Up at Foley Square, I ran into a young man who looked more Latino than Germanic and held a sign reading: “My grandma didn’t survive Nazi Germany for this s—! (Sorry, Oma, for swearing)”

This was Tommy Van Cleave of New Rochelle. And indeed his oma (grandma) did grow up in Germany — in poverty during World War II, as her father had to flee the country to escape arrest for sheltering a Jewish friend.

“My grandma met my Mexican grandpa during reconstruction after the war,” he explained. “He had joined the Air Force to get U.S. citizenship, and was stationed in Germany.”

Van Cleave said he is now a professor of international studies, although he declined to name the school where he works.

“It would have been a betrayal of my grandmother’s memory for me to have benefitted from the welcome this country gave her, and not to protest now,” he said. “I have this life today because the doors were open then.”

A young Asian woman was holding a sign with a quote from Somali poet Warsan Shire: “You have to understand, that no one puts their children in a boat unless the water is safer than the land…”

This was Stephanie Oula of Jackson Heights, Queens.

“We have to keep up the momentum,” she said when asked why she was there. “It’s only been one week, and it’s been a hell of a week.”

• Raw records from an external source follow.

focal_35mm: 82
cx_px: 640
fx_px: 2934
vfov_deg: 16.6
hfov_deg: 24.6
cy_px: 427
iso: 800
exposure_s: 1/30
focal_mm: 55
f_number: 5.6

Oula is from a family of refugees.

“They came in waves from Laos, in the 1970s,” she said.

Southeast Asia was engulfed in war back then, but the atmosphere here in the U.S. was far more tolerant than today.

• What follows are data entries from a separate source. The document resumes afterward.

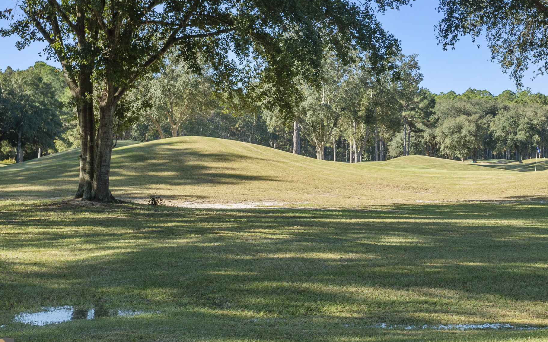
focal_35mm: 69
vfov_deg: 18.7
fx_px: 1030
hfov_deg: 29.5
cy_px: 60
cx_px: 385
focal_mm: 40
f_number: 7.1
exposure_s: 1/100
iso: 100
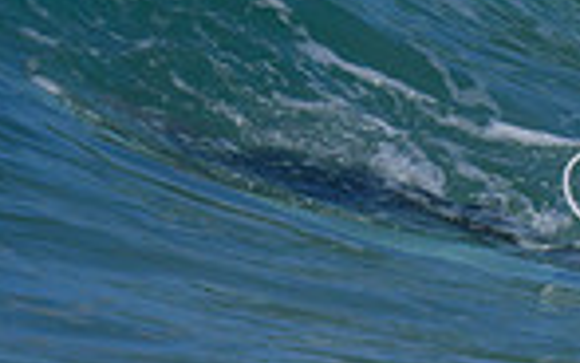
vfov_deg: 0.3
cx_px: 1315
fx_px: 69640
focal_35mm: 4404
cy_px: 116
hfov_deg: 0.5
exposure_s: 1/2000
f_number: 6.3
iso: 200
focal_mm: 800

“The way my father talks about it, it was a very welcoming time,” she said. “If they had stayed in Laos, there’s a large possibility I wouldn’t exist.

“At the end of the day, that’s what this country is about,” said Oula, who works as a program officer at United Nations Foundation.

Now it is going on nearly two months since the inauguration, and we are going deeper into a notion of what the country is about, sharply at odds with the vision of many New Yorkers.